Retrouvons Le Sens De l’Essentiel

« Nous sommes en guerre ». Bataille contre plus petit que nous-mêmes, un virus dont le nom restera à jamais gravé dans nos mémoires collectives. Situation inédite qui bouleverse, chamboule notre quotidien. La consigne est simple : il s’agit de limiter au maximum nos contacts. Du coup, peu à peu, le silence s’installe autour de chacun de nous. Silence des écoles, lycées, universités. Silence assourdissant d’une production industrielle qui peu à peu ralentit, s’arrête pour certains. Silence au sein des EHPAD par l’interdiction justifiée des visites à nos ainés. Que de silence en vigueur. Que de silence à venir…

Et si nous faisions de ce silence un allié ? Une force ? Un commencement de quelque chose de neuf, de nouveau, pour grandir intérieurement ?

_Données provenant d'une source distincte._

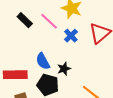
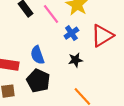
black star: (64, 69) -> (76, 60), moved

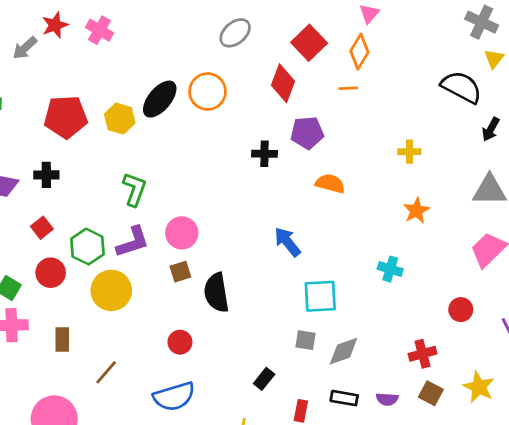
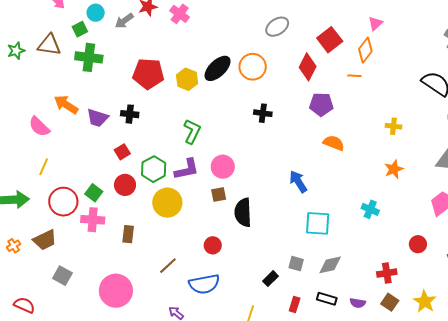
black cross: (265, 154) -> (263, 113), moved
gray square: (305, 340) -> (296, 264), moved
brown line: (106, 372) -> (168, 266), moved

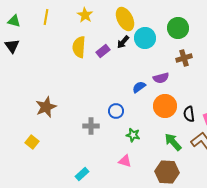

Pour saint Benoît le silence est chemin de croissance, le tamis de la parole utile, bonne et nécessaire. Du silence extérieur, imposé par le confinement, passons au silence intérieur. Là se joue une autre guerre, psychologique celle-ci, intérieure à nous-mêmes. Le danger est là, à la fine pointe de notre âme. Non pas à côté de nous mais bien en nous. Le danger, le voici : parce que isolés « nous ruminons nos inquiétudes, nos angoisses, les passons et repassons dans le moulin de notre intelligence. Nous agitons nos pensées comme les flots de la mer. Nous alimentons nos souvenirs de poisons et d’amertume ». Tout ce boucan intérieur se heurte à l’invitation du Seigneur Jésus à nous laisser pacifier par sa présence silencieuse. « Poursuis-la, recherche-la » (Ps 14). Frère Silence nous dit : « Et si le silence, c’était le temps pour en faire moins. Et si le silence, c’était le temps pour en faire moins et contempler plus ? Et si le silence, comme un désert, c’était le jeûne de l’activité pour entendre mieux et différemment cette parole de réconfort dans ce temps d’incertitude que nous vivons : oui, « Je suis toujours avec vous jusqu’à la fin des temps». Merci, enfin, au silence de nous permettre de « retrouver le sens de l’essentiel ».

Voici quelques citations, glanées au fil de mes lectures, que je vous offre en signe de communion fraternelle :
-> Notre vie est un livre qui s’écrit tout seul. Nous sommes des personnages de roman qui ne comprennent pas toujours bien ce que veut l’auteur (Julien Green, écrivain américain de langue française, 1900-1998).
-> Un jour, pendant le travail manuel, je commençai à penser à l’exercice spirituel de l’homme, et tout à coup s’offrirent à la réflexion de mon esprit quatre degrés spirituels : lecture, méditation, prière, contemplation. C’est l’échelle des moines, qui les élève de la terre au ciel (Guigues II le Chartreux, XIIème siècle).
-> Il te faut Dieu et il te faut l’aller chercher ; c’est chaque jour que, fuyant le monde et les occupations quelles qu’elles soient, il faut donner à cette amitié cette demi-heure que tu ne refuserais pas au meilleur ami de ton âme parmi les hommes, (Louis Hubert Lyautey, maréchal de France, 1854-1934).